Criticisms of the e-levy claim that the tax is insensitive and poorly timed. Former president and opposition leader John Mahama argues against the e-levy, claiming that the current administration lacks political vision and leadership — and engages in economic mismanagement. He promised to repeal the tax if his political party is voted into power after the 2024 election.
In any event, the adoption of this e-levy is yet another validation of the exponential growth of the mobile money transaction industry across Africa. The use of mobile money has increased tremendously in recent years, and the pandemic further accelerated this preferred payment method. Ghana’s total digital transactions for 2020 were estimated around $81 billion, up from $12.5 billion in 2016.
It’s not just Ghana — Uganda and Kenya have also begun taxing mobile transactions. Critics in Ghana, similarly, worry that the introduction of such a levy won’t necessarily expand the tax base. Instead, the new tax could reverse gains made in electronic payments and financial inclusion, particularly among the informal sectors of the economy. Intriguingly, the Afrobarometer survey reveals an almost 50-50 split between Ghanaians who would continue to use — or avoid using — electronic financial transactions after the e-levy. Other experts argue, conversely, that with the exponential increase in registered active mobile money users — an estimated 61 percent of Ghanaians by November 2021 — this industry will undoubtedly remain a crucial part of the post-pandemic recovery.
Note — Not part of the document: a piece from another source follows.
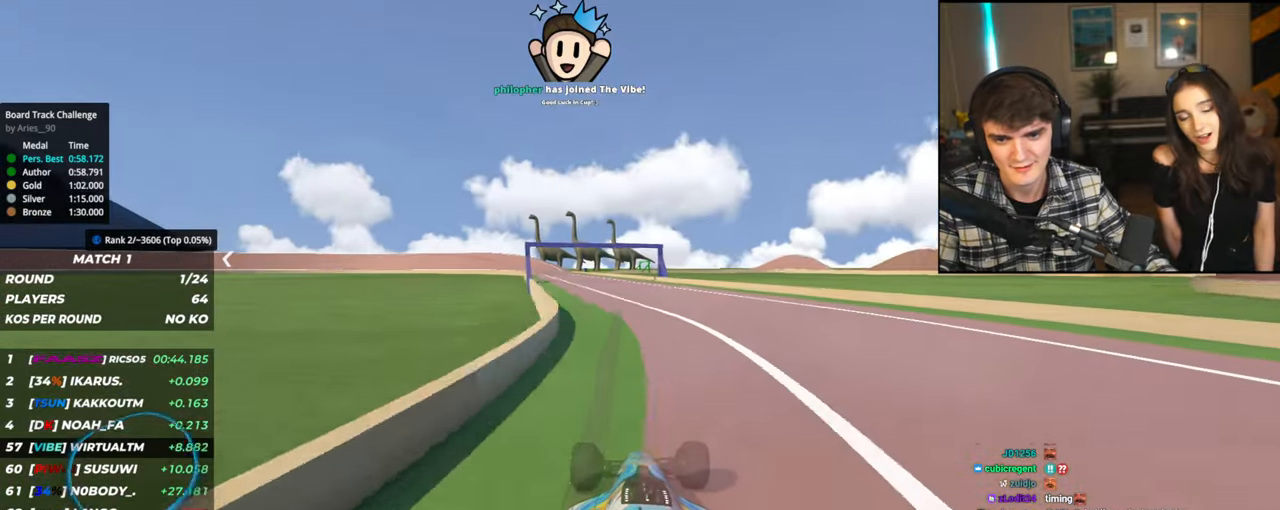
{"keys": ["up"], "events": []}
The effects of the covid-19 global economic slump, and ongoing supply disruptions, add further incentives for developing economies like Ghana to enact resilient domestic economic policies based on sound public expenditures and inclusive revenue mobilization. Ghana’s recent e-levy launch and the public reaction suggests that broad-based public consensus-building and effective public education alongside government accountability will be a critical part of these policy moves. Though public education campaigns may not eliminate anxieties about a new tax, they may lessen setbacks and frustrations.
Richard Aidoo is a professor of political science at the Spadoni College of Education and Social Sciences at Coastal Carolina University.